The lawsuit is also argues that rent control is not a rational means of providing affordable housing, given the history of the policy in other cities, and the flight developer it has kicked off in St. Paul.
In the immediate wake of rent control passing, the local press was full of stories of developers walking away from in-progress projects totaling thousands of units. Building permit data culled by HUD, and highlighted by Twitter users, shows an 84 percent decline in building permit activity in the six months since St. Paul passed rent control compared to the same period a year prior.
Building activity in Minneapolis—which doesn’t have rent control but has eased zoning restrictions on new housing—has increased during the same period.
In the first six months after the passage of rent control in Saint Paul (November 2021 to April 2022), Saint Paul permitted a total of 352 housing units, down from 2,180 units from the same period a year prior.
This is a decline of 84%. pic.twitter.com/3PXv6mJW97
— Sauna Insider (@NickHannula) June 22, 2022
That all makes a compelling case that rent control is bad policy. Convincing a court it is unconstitutional is going to be more difficult.
“Constitutional challenges have really gone nowhere in the past century,” says Jim Burling, the vice president for legal affairs at the Pacific Legal Foundation, a public interest firm that has litigated or supported legal challenges to rent control.
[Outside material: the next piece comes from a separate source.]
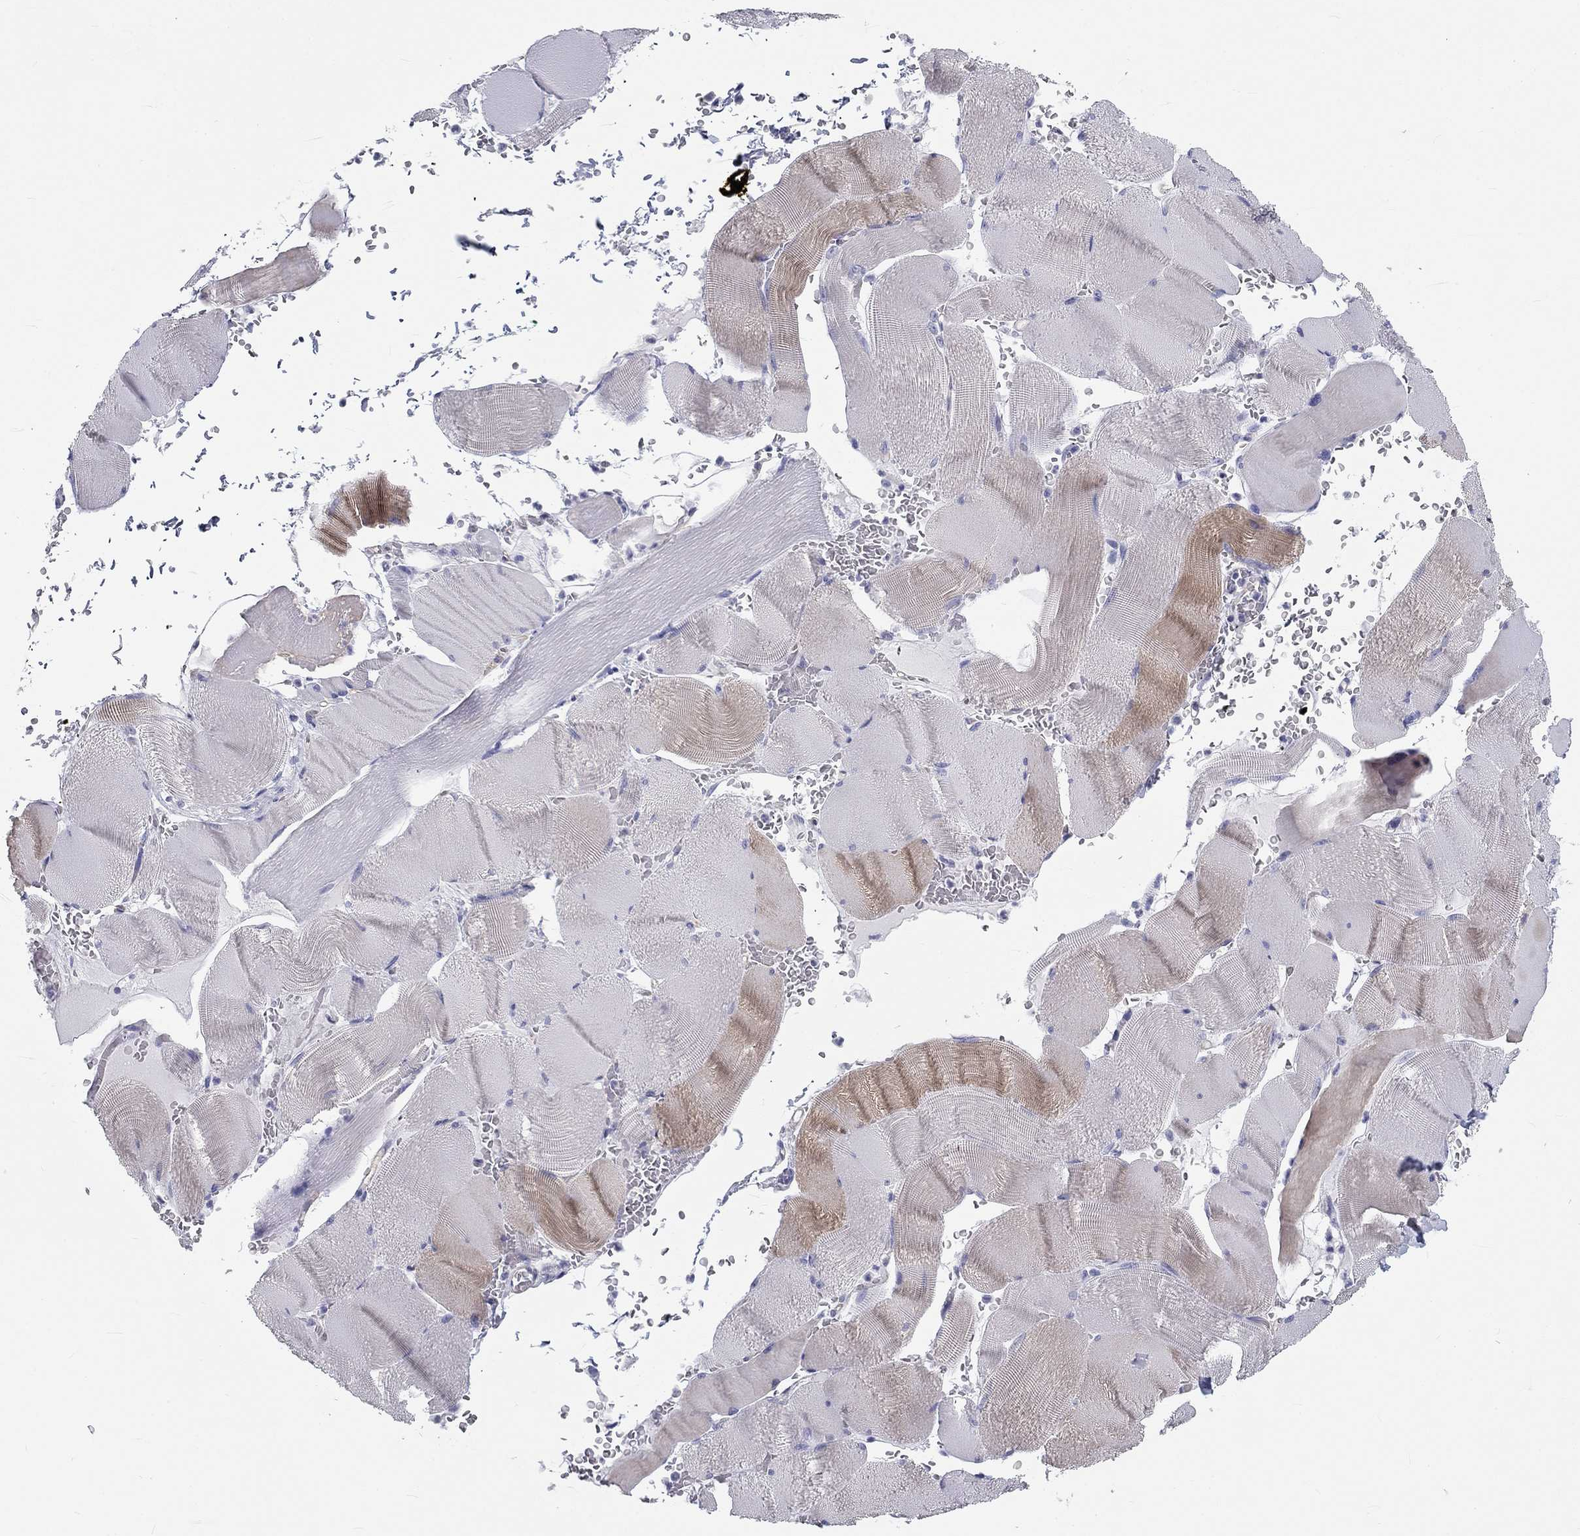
{"staining": {"intensity": "moderate", "quantity": "<25%", "location": "cytoplasmic/membranous"}, "tissue": "skeletal muscle", "cell_type": "Myocytes", "image_type": "normal", "snomed": [{"axis": "morphology", "description": "Normal tissue, NOS"}, {"axis": "topography", "description": "Skeletal muscle"}], "caption": "A photomicrograph of human skeletal muscle stained for a protein exhibits moderate cytoplasmic/membranous brown staining in myocytes. (Stains: DAB in brown, nuclei in blue, Microscopy: brightfield microscopy at high magnification).", "gene": "DNALI1", "patient": {"sex": "male", "age": 56}}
Back-to-back US Supreme Court decisions in 1921 and 1922 upheld wartime rent control schemes passed in Washington, DC, and New York City.
“Courts have generally been reluctant to second guess the economic rulemaking imposed by state and local governments,” Burling tells Reason, which includes rent control. Since then, the Supreme Court has shown little interest in revisiting the topic.
Challenges to rent control on due process and uncompensated takings grounds, the same issues raised in the St. Paul lawsuit, have had little success in lower-level federal courts and state courts.
Burling said that courts will likewise be skeptical of the challenge to St. Paul’s exemption process, given that its hardship is generally theoretical at this point. Plaintiffs who’d actually gone through the process would have an easier time convincing a judge they’d been harmed by it, he says.
On the other hand, he says, those process challenges could potentially give a rent control-skeptical court an opportunity to strike down St. Paul’s ordinance without wading into the morass of deeper constitutional issues.
Legislative efforts to soften St. Paul’s rent control law have thus far stalled.
City politicians, including Mayor Melvin Carter, have endorsed exempting new construction from rent control. But a provision of the city charter saying that voter-passed ordinances can’t be repealed within a year of passing makes it unclear whether the city council can make such a substantial amendment.
An effort by Republicans in the Minnesota Senate to preempt St. Paul’s rent control law also failed.
Barring the success of a longshot legal challenge, the city is stuck with the country’s strictest rent control law and all its attendant consequences.